Initially, the subjects who reported high social media usage — those who checked Instagram, Facebook, or Snapchat more than 15 times a day — seemed to show less sensitivity towards social rewards, defined as positive verbal and nonverbal feedback such smiles, words of praise, and acquisition of a good reputation. The higher-usage subjects also seemed less sensitive towards social punishment as well.
The lower social media usage group — those who only checked social media once a day or less — initially had high sensitivity for rewards and punishments. Translation: they, like the average seventh grader, had heightened anxiety about being liked by their peers.
Fascinatingly, over the three years of the study, the Carolina researchers found that the high social media usage group's sensitivity towards social rewards and punishment seemed to increase over time, while their less-habitual-user counterparts' sensitivity decreased.
In short, the kids who used social media more seemed to become more anxious about social situations as they aged, while their peers who used it less seemed to became less so.
In an interview with the New York Times, one of the UNC researchers involved in the study emphasized that this unprecedented study shouldn't be used to make sweeping conclusions.
"We can’t make causal claims that social media is changing the brain," Eva Telzer, an associate professor of psychology and neuroscience who co-authored the paper, told the paper.
Nevertheless, the study did, Telzer added, demonstrate that "teens who are habitually checking their social media are showing these pretty dramatic changes in the way their brains are responding, which could potentially have long-term consequences well into adulthood, sort of setting the stage for brain development over time."

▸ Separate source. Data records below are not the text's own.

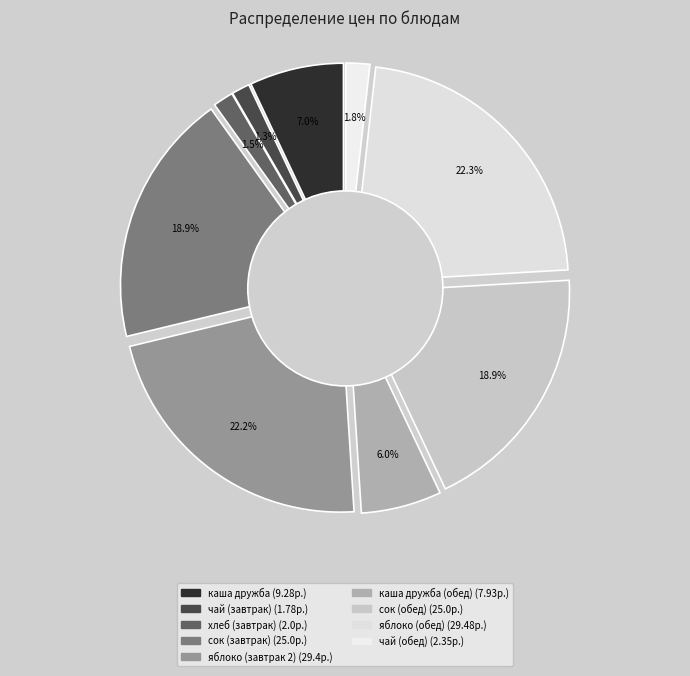

Do каша дружба and каша дружба (обед) together represent more than half of the pie?

No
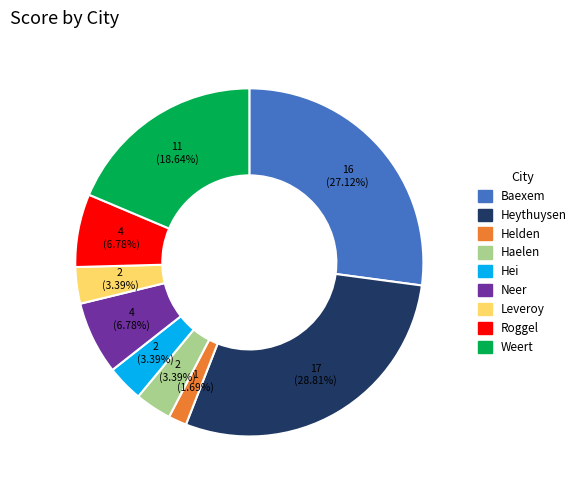

Does any single category account for the majority?

No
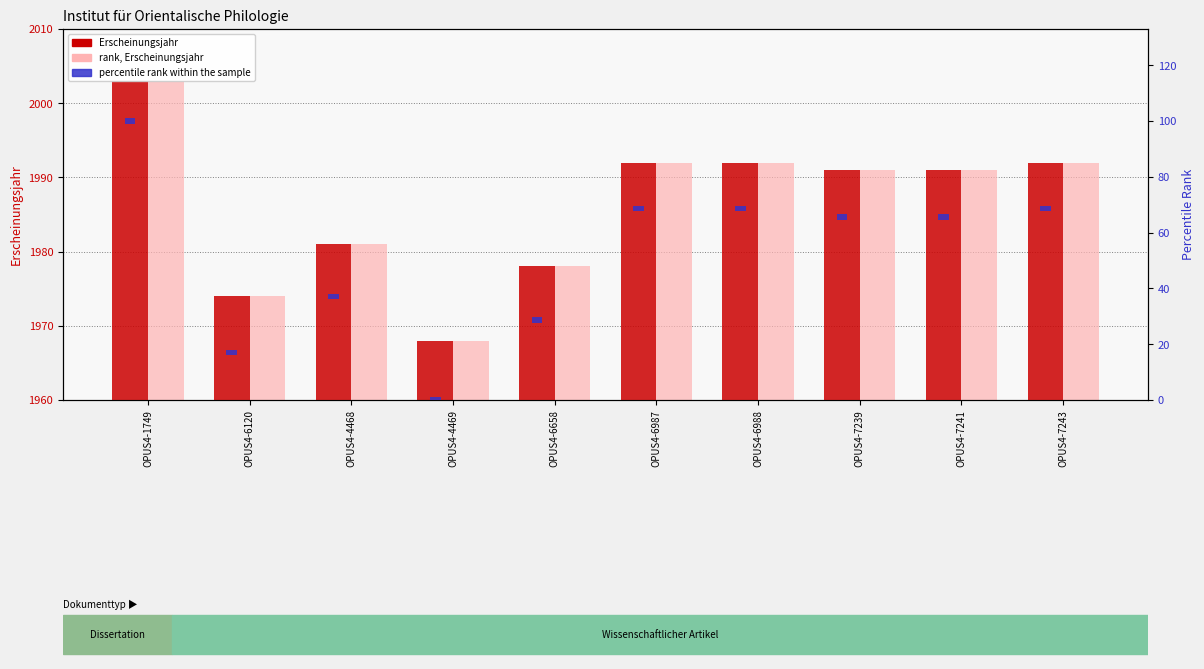

Is it true that rank (Erscheinungsjahr) equals 1992 at OPUS4-7243?

True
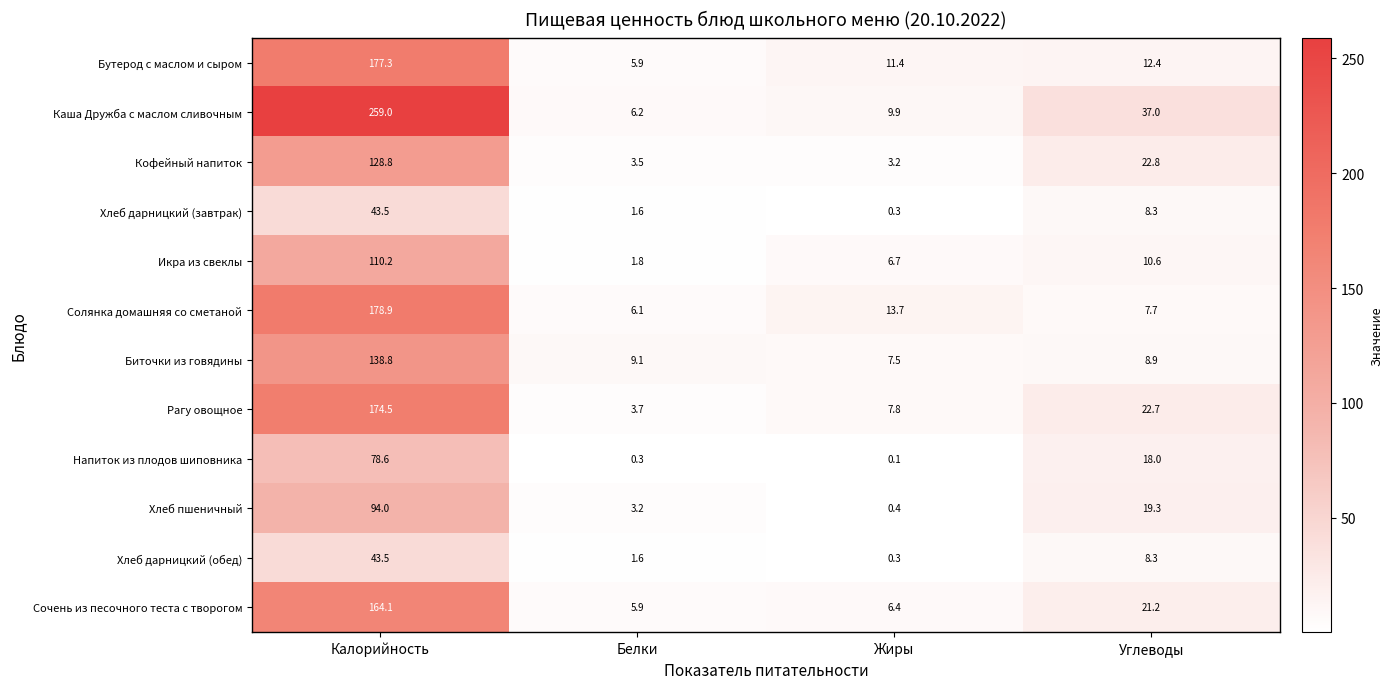

What is the maximum value shown in the chart?

259.0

In the school's press release, UNC psychology doctoral student and paper co-author Maria Maza noted that there could be some positive conclusions to draw from the research as well.
"While this increased sensitivity to social feedback may promote future compulsive social media use," Maza said, "it could also reflect a possible adaptive behavior that will allow teens to navigate an increasingly digital world."
Regardless of what conclusions readers draw themselves, one thing's for certain: social media is changing us — for better, for worse, or perhaps in some secret third way.